Eu
te amei desde que os teus olhos de mel invadiram o meu espaço.
Meu
pequeno espaço. Uma sala 2x2 de janela selada e restrita com a placa:
Aqui
ninguém entra, ou fica à vontade.
E
você quebrou as trancas enferrujadas corroídas de lágrimas ácidas e pernoitou
jogando pôquer contra a solidão e a morte. O acordo era que se você perdesse
não mais voltaria ali, nem em pensamento, mas caso contrário, as duas teriam
que bater em retirada sem nem ao menos olhar para trás. Preciso dizer quem
ganhou?
E
você acendeu a luz, e com um pano feito de sua própria pele foi tirando o pó do
meu corpo inteiro. Confesso que no começo eu tentei te expulsar várias vezes. Sentia
falta das minhas sórdidas companheiras. Apagava a luz sorrateiramente para você
se perder ou se cansar e querer sair dali, foi em vão, você mais e mais
permaneceu, fincou os pés e ali se plantou. Linda, até mesmo com o suor na
testa e o cabelo cor de tangerina todo desgrenhado.
Foi
difícil, eu sei, mas você persistiu, e persistiu, e chorou, e novamente
chorou..., mas você mesmo com o peito latejando, e as forças se extinguindo,
permaneceu ali, com a bandeira do amor em punho, intensificando o que acreditava
e que te fazia sentir mesmo assim, viva.
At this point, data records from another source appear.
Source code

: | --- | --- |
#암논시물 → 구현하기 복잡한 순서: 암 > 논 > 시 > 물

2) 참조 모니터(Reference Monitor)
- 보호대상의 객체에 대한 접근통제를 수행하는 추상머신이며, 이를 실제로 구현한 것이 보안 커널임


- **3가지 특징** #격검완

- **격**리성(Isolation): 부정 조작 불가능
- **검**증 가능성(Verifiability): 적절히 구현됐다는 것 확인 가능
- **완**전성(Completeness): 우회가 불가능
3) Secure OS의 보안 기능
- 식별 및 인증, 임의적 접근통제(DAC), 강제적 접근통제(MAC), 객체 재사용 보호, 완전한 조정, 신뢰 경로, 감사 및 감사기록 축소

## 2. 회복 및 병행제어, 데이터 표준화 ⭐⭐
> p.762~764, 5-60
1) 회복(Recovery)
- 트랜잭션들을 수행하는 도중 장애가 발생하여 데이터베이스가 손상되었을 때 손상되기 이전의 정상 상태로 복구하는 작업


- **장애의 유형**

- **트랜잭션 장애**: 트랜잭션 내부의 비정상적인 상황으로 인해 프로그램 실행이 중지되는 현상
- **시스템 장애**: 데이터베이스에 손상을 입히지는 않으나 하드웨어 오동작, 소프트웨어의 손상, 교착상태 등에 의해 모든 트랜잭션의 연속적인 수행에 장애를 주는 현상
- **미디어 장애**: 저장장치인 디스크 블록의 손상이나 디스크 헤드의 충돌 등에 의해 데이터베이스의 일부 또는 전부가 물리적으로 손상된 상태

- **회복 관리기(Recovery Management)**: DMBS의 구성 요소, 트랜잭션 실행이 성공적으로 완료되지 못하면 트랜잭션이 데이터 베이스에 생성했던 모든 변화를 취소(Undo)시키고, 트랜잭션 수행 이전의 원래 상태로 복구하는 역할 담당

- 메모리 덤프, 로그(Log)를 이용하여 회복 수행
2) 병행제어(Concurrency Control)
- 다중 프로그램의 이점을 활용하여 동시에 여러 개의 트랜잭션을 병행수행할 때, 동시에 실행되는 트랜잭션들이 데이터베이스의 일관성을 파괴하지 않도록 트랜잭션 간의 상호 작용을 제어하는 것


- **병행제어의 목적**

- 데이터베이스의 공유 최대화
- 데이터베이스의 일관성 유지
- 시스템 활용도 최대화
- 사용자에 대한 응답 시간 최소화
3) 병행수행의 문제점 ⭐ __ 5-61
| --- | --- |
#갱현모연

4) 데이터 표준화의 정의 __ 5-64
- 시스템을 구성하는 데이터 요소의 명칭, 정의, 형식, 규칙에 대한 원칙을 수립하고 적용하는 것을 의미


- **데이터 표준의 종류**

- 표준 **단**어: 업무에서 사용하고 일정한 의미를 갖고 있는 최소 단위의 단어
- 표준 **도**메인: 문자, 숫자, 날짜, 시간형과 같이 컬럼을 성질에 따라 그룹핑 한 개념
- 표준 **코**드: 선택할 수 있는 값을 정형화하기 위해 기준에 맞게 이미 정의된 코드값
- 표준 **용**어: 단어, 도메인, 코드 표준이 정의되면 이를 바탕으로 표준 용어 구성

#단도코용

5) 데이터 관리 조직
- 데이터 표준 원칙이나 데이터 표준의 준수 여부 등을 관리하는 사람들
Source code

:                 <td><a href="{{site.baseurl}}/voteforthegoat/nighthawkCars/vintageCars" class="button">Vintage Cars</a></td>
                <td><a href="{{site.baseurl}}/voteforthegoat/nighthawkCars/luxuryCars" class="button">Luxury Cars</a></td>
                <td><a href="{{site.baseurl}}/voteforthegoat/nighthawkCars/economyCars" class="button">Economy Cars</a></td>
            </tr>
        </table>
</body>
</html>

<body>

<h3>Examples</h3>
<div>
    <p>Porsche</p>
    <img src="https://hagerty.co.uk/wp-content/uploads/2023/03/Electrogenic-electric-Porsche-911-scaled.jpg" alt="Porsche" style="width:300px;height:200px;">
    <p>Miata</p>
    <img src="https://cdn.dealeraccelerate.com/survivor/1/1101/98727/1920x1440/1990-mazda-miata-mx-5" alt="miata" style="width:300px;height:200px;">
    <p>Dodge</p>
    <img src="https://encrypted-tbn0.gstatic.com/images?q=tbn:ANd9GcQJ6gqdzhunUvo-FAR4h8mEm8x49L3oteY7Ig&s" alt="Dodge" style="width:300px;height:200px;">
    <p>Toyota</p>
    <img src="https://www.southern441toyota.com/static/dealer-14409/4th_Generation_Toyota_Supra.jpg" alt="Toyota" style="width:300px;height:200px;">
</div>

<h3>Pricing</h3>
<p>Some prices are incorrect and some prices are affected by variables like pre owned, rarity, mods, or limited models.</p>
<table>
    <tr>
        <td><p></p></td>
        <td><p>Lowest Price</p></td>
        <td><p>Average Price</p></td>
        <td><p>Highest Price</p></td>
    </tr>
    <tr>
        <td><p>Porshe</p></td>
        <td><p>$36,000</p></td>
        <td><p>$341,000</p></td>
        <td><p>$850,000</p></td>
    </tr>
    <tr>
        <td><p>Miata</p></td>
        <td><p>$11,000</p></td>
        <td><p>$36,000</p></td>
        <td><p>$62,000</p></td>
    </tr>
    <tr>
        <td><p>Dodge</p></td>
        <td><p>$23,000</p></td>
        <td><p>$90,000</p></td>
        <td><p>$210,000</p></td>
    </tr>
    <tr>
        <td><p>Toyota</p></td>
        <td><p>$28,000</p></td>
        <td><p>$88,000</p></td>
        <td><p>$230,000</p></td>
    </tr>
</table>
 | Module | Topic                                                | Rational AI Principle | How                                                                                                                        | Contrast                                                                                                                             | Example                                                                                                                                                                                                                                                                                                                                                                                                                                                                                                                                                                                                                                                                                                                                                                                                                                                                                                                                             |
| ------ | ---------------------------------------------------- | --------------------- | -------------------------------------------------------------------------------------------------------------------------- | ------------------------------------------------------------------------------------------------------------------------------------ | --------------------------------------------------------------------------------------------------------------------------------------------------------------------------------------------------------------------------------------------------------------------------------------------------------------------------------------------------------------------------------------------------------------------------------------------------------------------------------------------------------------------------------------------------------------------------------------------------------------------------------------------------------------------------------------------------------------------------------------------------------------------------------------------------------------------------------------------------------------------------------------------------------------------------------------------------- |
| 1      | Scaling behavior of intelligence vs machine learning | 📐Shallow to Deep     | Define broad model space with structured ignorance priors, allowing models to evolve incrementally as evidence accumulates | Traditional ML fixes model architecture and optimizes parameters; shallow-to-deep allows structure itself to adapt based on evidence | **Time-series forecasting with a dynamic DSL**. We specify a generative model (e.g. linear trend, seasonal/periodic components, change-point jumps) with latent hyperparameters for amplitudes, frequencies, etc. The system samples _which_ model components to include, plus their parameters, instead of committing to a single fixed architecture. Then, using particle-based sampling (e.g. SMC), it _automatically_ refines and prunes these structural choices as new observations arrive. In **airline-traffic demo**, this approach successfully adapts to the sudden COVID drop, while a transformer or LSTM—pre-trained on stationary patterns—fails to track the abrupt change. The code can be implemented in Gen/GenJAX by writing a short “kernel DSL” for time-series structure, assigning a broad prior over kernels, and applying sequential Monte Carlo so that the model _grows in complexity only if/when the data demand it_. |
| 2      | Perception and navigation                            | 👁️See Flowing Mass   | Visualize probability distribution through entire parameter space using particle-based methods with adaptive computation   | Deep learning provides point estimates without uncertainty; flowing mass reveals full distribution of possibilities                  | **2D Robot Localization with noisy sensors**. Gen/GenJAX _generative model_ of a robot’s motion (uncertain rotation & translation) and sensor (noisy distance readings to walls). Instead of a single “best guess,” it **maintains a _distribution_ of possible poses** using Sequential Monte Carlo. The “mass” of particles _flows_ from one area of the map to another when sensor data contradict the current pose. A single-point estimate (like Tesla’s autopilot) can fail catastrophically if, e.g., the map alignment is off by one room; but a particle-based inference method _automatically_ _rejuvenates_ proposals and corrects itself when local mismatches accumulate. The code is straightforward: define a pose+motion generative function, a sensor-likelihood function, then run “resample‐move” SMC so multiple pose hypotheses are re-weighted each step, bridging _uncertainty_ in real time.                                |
Foi difícil e ainda é.
A
luz que refletia dos teus olhos resplandeceu e iluminou todo o compartimento, foram
dias e noites esvaziando gavetas, com os dedos sangrando e os olhos relutando. Retirou
o pó, porém inalou a poeira, pintou as paredes, mas se sujou inteira, mudou o
lugar dos móveis, ganhou machucados extras, trocou as cortinas, deu uma nova
roupagem e cores vivas a todo o ambiente, isso tudo doeu, e choraste tantas
vezes. Fez-se morada a esperança, porque meu coração se fez em cor, saca?! Hoje
não há penumbra, não há escuridão, o sol aquece cada canto da sala, o vento
canta e dança com as cortinas, e a tua presença marcada pelo teu cheiro se
misturou permanentemente em mim.
Nessa
invasão, você chegou assim, já sabendo o que queria, que me queria,
independente do que quer que eu fosse. Tirou-me de uma prateleira empoeirada, --
confesso que imaginava nunca mais sair dali. E assim, página por página, lendo
e relendo, se machucando nas histórias, em um esforço descomunal a cada dia, rasgavas
uma página de mim, e no verso da mesma folha reescrevias uma nova história, e
ainda escreves, ponto a ponto. E nas tuas mãos me faço um livro de pequenas
grandes coisas, momentos que valem a pena pelo fato de que são nossas memórias
misturadas e convividas.
Sou
teu livro, que dia a dia reinventas, nós dois sabemos disso. E hoje sou um novo
título, novos parágrafos, novas frases, novo enredo, em tua escrita sou pontuação
cadenciada, um mundo de sonhos e fantasias que se fazem nossas, só nossas. Teu
livro. Sou teu livro.
P.S.: À escritora que escreve em minha vida.